Strathy Corpus of Canadian English

The Strathy Corpus of Canadian English is now available online in two different formats. Anyone can search the corpus at English-Corpora.org where it is hosted alongside other English corpora including the Corpus of Contemporary American English (COCA) and the British National Corpus (BNC). Researchers who would like to download a full digital copy of the corpus can request access through Borealis. (You will need to create an account and follow the instructions associated with the dataset.)

What is the Strathy Corpus of Canadian English?

The first director of the Strathy Language Unit, W.C. Lougheed, was determined that the unit's research on Canadian English have a strong descriptive base.

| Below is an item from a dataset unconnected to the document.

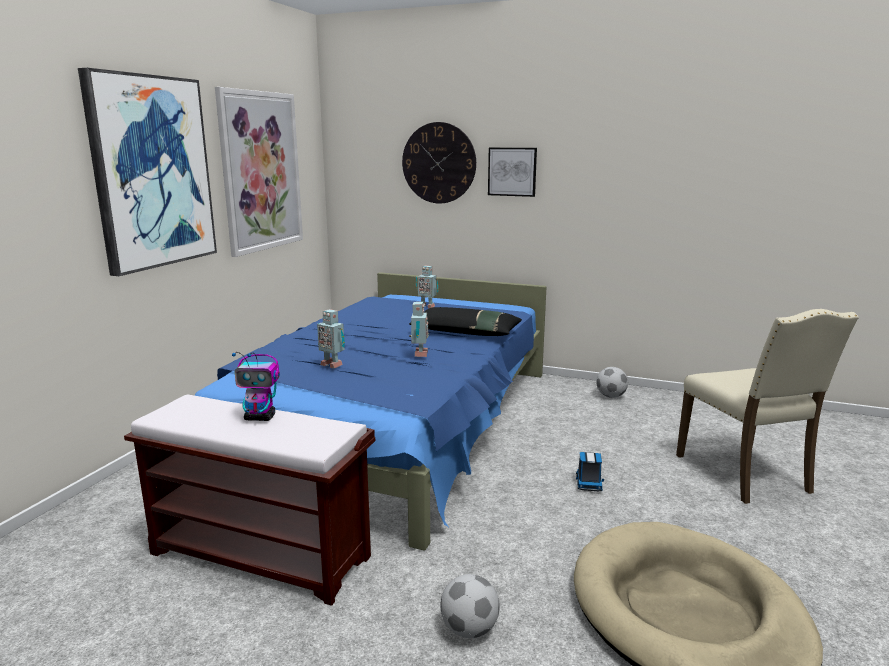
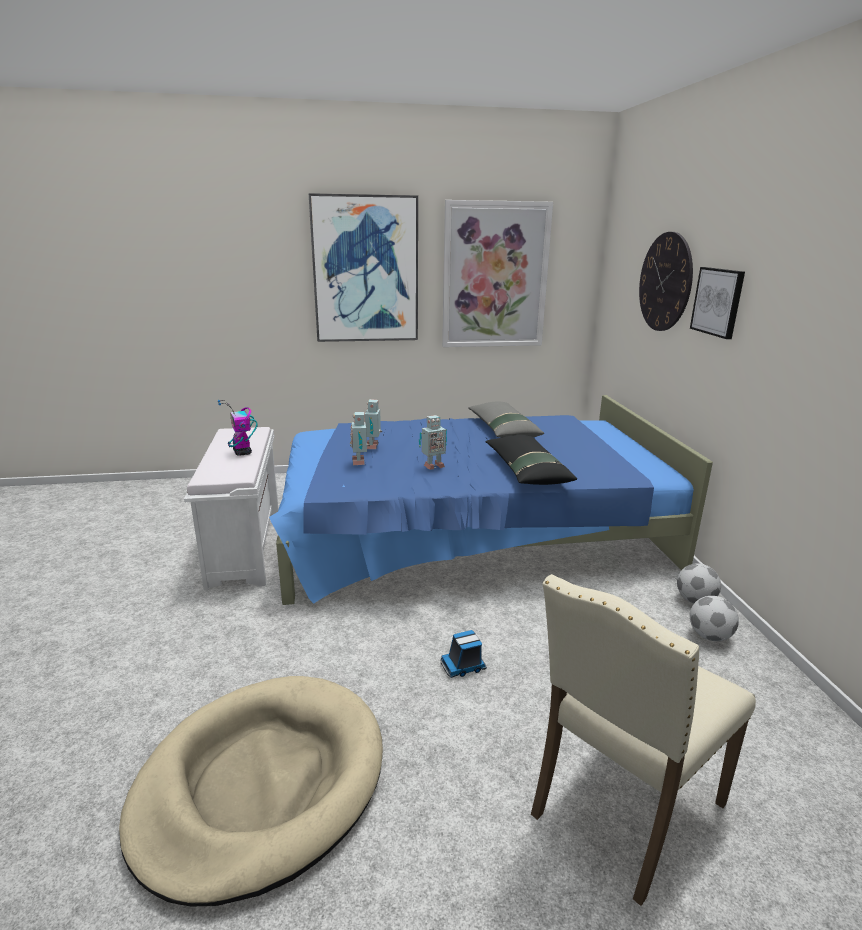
camera: 60 degrees right, 5 degrees up
brown bench [124,394,375,605] -> white bench [184,427,279,590]
toy robot [416,266,438,308] -> toy robot moved to [350,412,370,465]
football [440,574,500,638] -> football moved to [677,563,721,604]
none -> grey pillow [468,401,544,438]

To that end, and with great technological foresight, he began to build a corpus of Canadian English, a planned sample of authentic language, in the early 1980s, stored as an electronic database. The original organizational scheme was based on the Brown-LOB Corpora.

Today the Strathy Corpus contains around 50 million words of written and spoken Canadian English, covering the years 1970-2010. It includes newspapers, magazines, biographies, historical writings, academic theses and journals, transcripts of university classes, Internet news and so on. Canadian authors who have generously allowed their fictional and nonfictional texts to be entered into the database include Margaret Atwood, Max Braithwaite, J.K. Chambers, Robertson Davies, Eugene Forsey and Makeda Silvera. Publishers who have made use of the Strathy Corpus in creating Canadian English dictionaries include Oxford University Press, Thomson-Nelson (formerly Gage) and HarperCollins.